• Required work
In this data, count the lines in which "accessed" appears and give only that number.

• Records provided
= Beginning of Section =
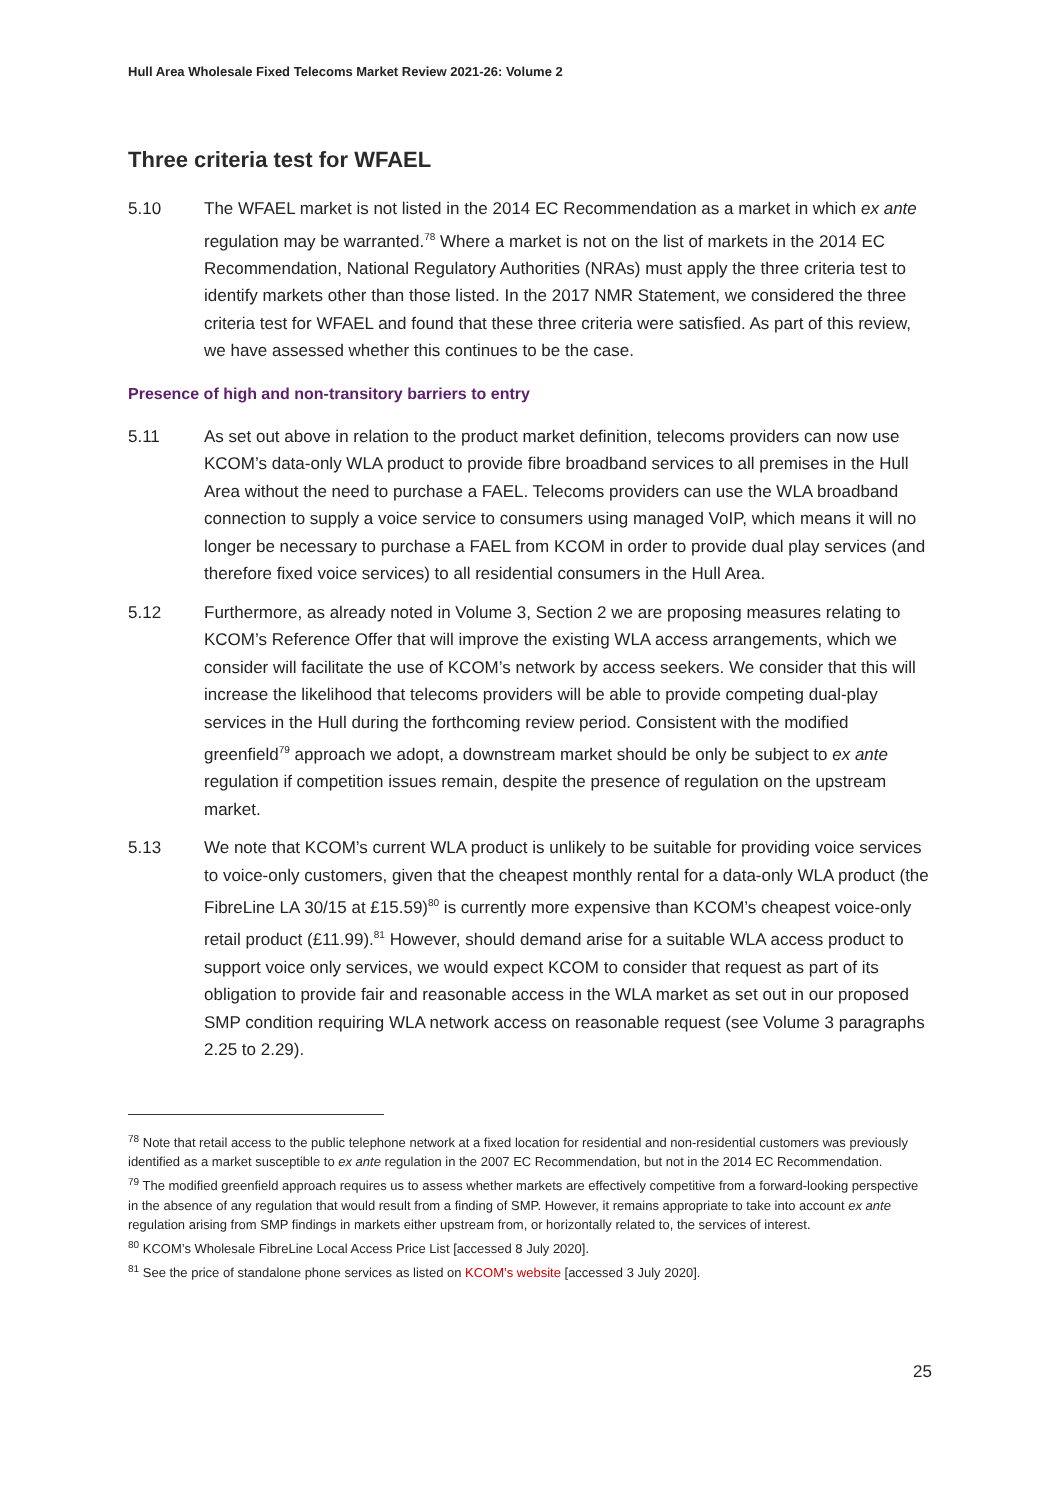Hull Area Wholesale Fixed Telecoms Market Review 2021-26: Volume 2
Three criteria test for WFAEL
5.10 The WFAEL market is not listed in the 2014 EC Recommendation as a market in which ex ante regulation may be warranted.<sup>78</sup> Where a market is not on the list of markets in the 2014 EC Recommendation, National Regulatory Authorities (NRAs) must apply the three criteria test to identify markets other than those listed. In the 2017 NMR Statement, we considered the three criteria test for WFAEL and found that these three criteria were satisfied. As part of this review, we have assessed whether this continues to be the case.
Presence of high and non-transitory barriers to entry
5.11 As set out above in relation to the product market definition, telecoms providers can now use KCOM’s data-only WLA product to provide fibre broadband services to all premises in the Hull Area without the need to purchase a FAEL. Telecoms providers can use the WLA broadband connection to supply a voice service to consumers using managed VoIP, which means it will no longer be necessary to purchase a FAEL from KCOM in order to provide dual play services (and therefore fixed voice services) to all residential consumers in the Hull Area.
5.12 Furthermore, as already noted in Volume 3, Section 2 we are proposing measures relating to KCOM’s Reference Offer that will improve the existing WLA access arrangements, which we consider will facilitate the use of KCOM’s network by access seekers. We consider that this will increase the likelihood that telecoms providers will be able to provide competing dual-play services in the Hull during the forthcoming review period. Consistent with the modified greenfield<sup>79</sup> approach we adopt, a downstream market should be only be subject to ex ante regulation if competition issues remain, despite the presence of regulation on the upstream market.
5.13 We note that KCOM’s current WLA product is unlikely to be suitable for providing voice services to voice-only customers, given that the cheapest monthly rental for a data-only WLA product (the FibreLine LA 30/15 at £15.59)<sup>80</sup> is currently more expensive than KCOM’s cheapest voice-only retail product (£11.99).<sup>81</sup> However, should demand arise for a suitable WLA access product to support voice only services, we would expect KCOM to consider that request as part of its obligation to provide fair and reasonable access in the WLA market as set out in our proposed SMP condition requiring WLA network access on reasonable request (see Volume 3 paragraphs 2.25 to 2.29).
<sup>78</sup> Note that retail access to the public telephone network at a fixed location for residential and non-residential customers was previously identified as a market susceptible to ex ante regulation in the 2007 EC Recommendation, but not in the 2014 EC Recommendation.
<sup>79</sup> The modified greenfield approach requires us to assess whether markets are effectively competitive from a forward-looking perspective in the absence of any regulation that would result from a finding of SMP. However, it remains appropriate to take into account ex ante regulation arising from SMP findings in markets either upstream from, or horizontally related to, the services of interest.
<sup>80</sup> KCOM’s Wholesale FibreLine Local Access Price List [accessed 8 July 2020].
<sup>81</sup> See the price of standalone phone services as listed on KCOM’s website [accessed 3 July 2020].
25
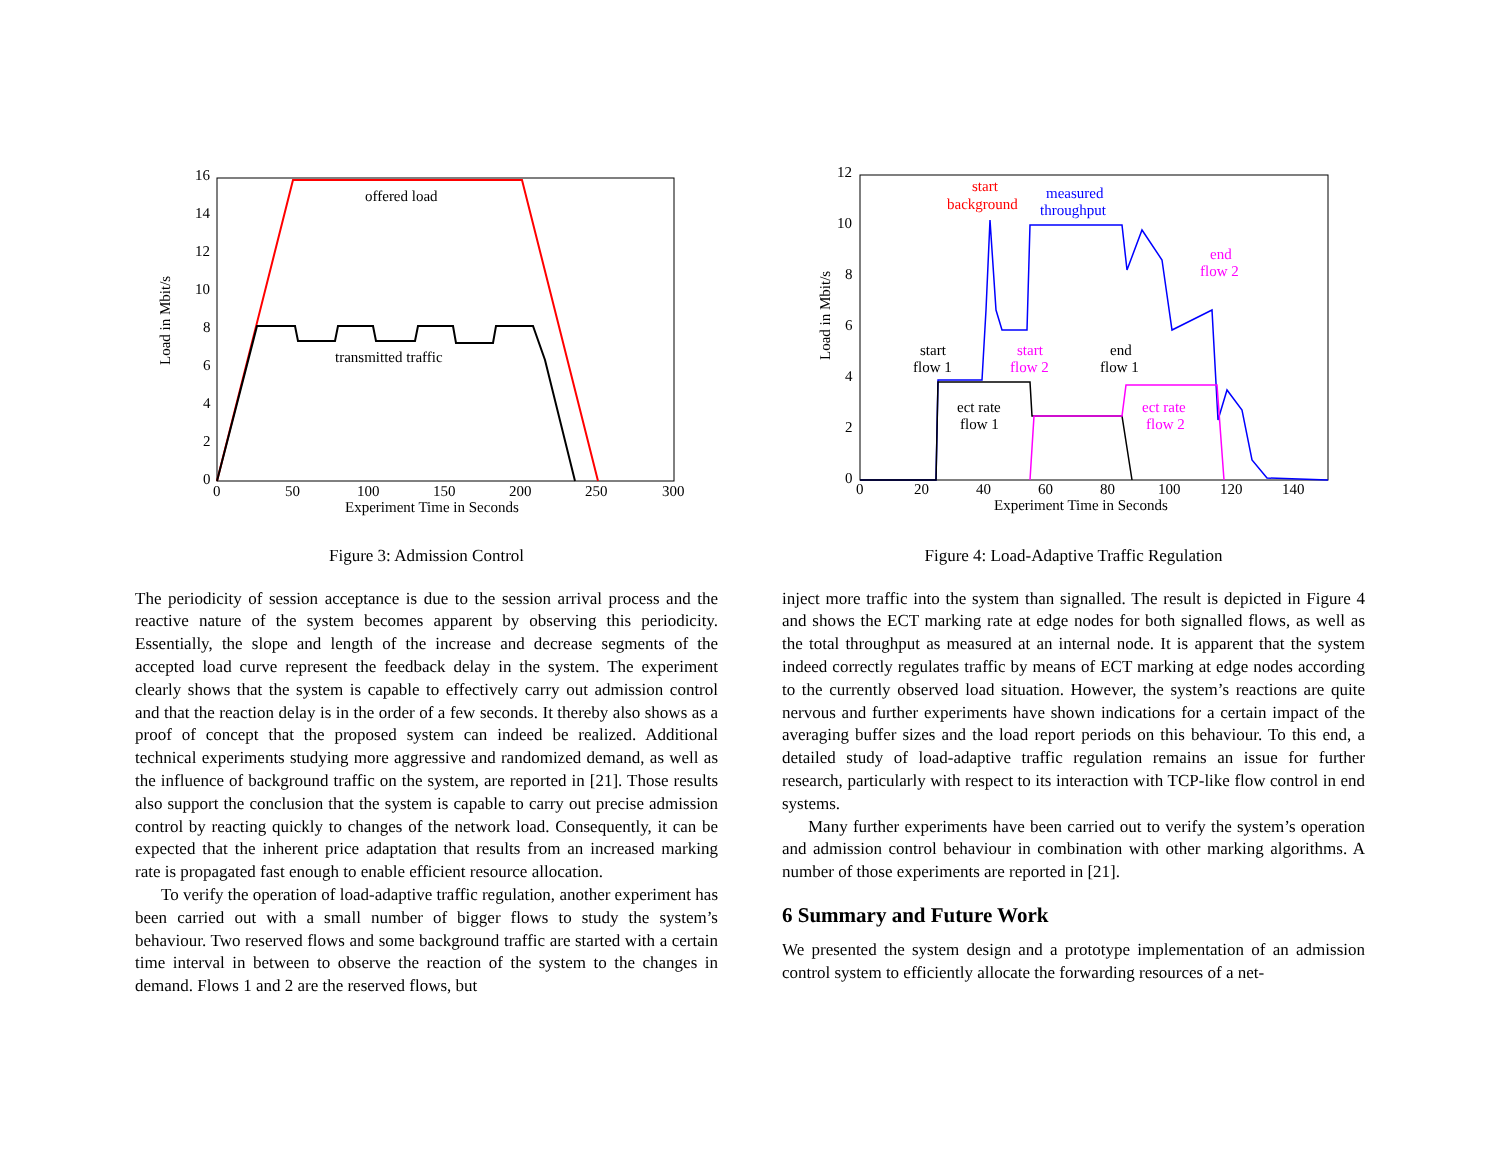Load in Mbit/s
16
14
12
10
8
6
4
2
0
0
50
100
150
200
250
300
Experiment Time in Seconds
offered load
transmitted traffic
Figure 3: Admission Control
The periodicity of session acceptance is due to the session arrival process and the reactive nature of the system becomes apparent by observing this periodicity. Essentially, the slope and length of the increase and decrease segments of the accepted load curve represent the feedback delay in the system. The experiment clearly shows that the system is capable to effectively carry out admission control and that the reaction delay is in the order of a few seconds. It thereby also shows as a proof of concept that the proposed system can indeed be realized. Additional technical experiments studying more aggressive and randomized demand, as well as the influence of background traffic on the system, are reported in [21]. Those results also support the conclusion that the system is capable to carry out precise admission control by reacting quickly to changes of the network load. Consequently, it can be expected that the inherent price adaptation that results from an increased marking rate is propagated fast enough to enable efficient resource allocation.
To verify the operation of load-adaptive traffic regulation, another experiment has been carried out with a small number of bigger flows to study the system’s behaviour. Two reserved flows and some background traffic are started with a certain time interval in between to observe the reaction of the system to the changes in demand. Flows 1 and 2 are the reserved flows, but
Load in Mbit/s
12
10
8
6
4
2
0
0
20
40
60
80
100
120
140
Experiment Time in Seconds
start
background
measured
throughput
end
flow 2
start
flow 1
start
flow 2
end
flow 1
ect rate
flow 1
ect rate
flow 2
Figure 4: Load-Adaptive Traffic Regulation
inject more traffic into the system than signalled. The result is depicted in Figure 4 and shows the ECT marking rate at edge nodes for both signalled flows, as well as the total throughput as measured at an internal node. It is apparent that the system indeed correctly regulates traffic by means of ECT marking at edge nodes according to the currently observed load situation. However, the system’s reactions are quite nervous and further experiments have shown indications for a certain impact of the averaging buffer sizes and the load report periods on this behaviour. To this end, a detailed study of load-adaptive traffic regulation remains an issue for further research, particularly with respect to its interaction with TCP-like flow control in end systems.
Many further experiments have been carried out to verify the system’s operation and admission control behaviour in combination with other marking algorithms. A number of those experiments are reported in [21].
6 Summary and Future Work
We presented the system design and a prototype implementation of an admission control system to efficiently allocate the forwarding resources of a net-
= End of Section =
• Exercise solution
2